Government officials allege Khan, 71, and his third wife Bushra Wattoo received land worth millions of dollars as a bribe from a real estate tycoon Malik Riaz Hussain through the Al-Qadir Trust, a non-governmental welfare organization set up by Wattoo and Khan in 2018 when he was still in office.
The trust runs a university outside Islamabad devoted to spirituality and Islamic teachings, a project inspired by the former first lady, who is also commonly known as Bushra Bibi and has a reputation as a spiritual healer.
“NAB court confirmed pre-arrest bail of Bushra Bibi today in Al Qadir Trust 190 million pounds case,” Barrister Salman Safdar, Khan’s lawyer, wrote on social media platform X.

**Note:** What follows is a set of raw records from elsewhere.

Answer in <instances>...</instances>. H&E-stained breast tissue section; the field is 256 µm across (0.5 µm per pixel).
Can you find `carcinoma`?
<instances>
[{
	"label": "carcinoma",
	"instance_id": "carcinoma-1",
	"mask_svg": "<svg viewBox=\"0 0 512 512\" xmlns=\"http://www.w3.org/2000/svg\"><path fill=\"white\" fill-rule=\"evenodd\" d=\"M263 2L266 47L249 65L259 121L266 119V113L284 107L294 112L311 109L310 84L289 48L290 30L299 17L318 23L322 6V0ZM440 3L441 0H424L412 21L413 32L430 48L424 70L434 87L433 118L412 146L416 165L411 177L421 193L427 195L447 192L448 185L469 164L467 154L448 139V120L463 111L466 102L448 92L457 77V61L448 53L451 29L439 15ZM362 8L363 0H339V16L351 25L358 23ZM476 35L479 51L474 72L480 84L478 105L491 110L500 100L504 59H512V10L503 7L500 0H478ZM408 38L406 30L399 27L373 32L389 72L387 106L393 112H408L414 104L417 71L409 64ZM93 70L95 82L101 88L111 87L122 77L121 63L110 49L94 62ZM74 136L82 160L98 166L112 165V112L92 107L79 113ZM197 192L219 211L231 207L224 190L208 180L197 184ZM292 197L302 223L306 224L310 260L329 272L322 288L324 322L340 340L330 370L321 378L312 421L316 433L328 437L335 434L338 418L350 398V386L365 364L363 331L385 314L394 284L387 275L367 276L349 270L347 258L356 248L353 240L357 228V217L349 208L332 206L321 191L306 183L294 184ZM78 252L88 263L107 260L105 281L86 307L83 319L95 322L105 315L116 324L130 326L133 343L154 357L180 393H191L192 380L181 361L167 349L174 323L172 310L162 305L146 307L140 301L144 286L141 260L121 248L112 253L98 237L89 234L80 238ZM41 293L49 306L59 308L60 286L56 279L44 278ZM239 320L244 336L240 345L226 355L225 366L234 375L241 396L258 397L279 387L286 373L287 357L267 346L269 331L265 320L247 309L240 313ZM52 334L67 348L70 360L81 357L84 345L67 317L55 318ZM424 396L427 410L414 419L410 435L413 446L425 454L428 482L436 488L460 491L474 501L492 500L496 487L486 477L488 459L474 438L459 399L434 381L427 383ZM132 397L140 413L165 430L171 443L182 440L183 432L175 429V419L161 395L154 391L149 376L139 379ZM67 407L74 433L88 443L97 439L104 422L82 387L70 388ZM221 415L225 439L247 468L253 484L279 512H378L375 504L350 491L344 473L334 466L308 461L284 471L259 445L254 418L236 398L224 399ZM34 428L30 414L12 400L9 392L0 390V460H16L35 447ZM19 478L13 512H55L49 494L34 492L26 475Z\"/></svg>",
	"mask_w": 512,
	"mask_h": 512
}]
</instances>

“There was no evidence of financial gain; benefitting in any manner from the trust.”
Khan was briefly arrested on May 9 in connection with the case, with riots breaking out throughout the country that saw military and government installations attacked. The former prime minister was released shortly but was arrested in August in a separate case related to the sale of state gifts illegally.
The National Accountability Bureau (NAB), Pakistan’s corruption watchdog, filed a reference against Khan in December 2023 in the case. In February this year, the former prime minister and Wattoo were indicted by an accountability court.
Despite the bail, however, Wattoo will stay in prison as she is also serving a sentence in another case, where a trial court declared her marriage to Khan in 2018 as unlawful.
Local media reports said the prosecution presented three more witnesses in court during Tuesday’s hearing in the case, who were cross-examined by defense lawyers. The court summoned other witnesses in the next hearing, which was adjourned till July 5.
Khan, who is the founder of the Pakistan Tehreek-e-Insaf (PTI) party, has been in jail since last August and was convicted in some cases ahead of a national election in February. He is also fighting dozens of other cases which are continuing. Khan and his party say the charges were politically motivated to thwart his return to power.
In recent months, Pakistani courts have suspended Khan’s jail sentences in two cases about the illegal acquisition and sale of state gifts and also overturned his conviction on charges of leaking state secrets.
However, he has remained in prison due to the unlawful marriage case conviction. Khan also faces a trial under anti-terrorism charges in connection with the May 9 violence.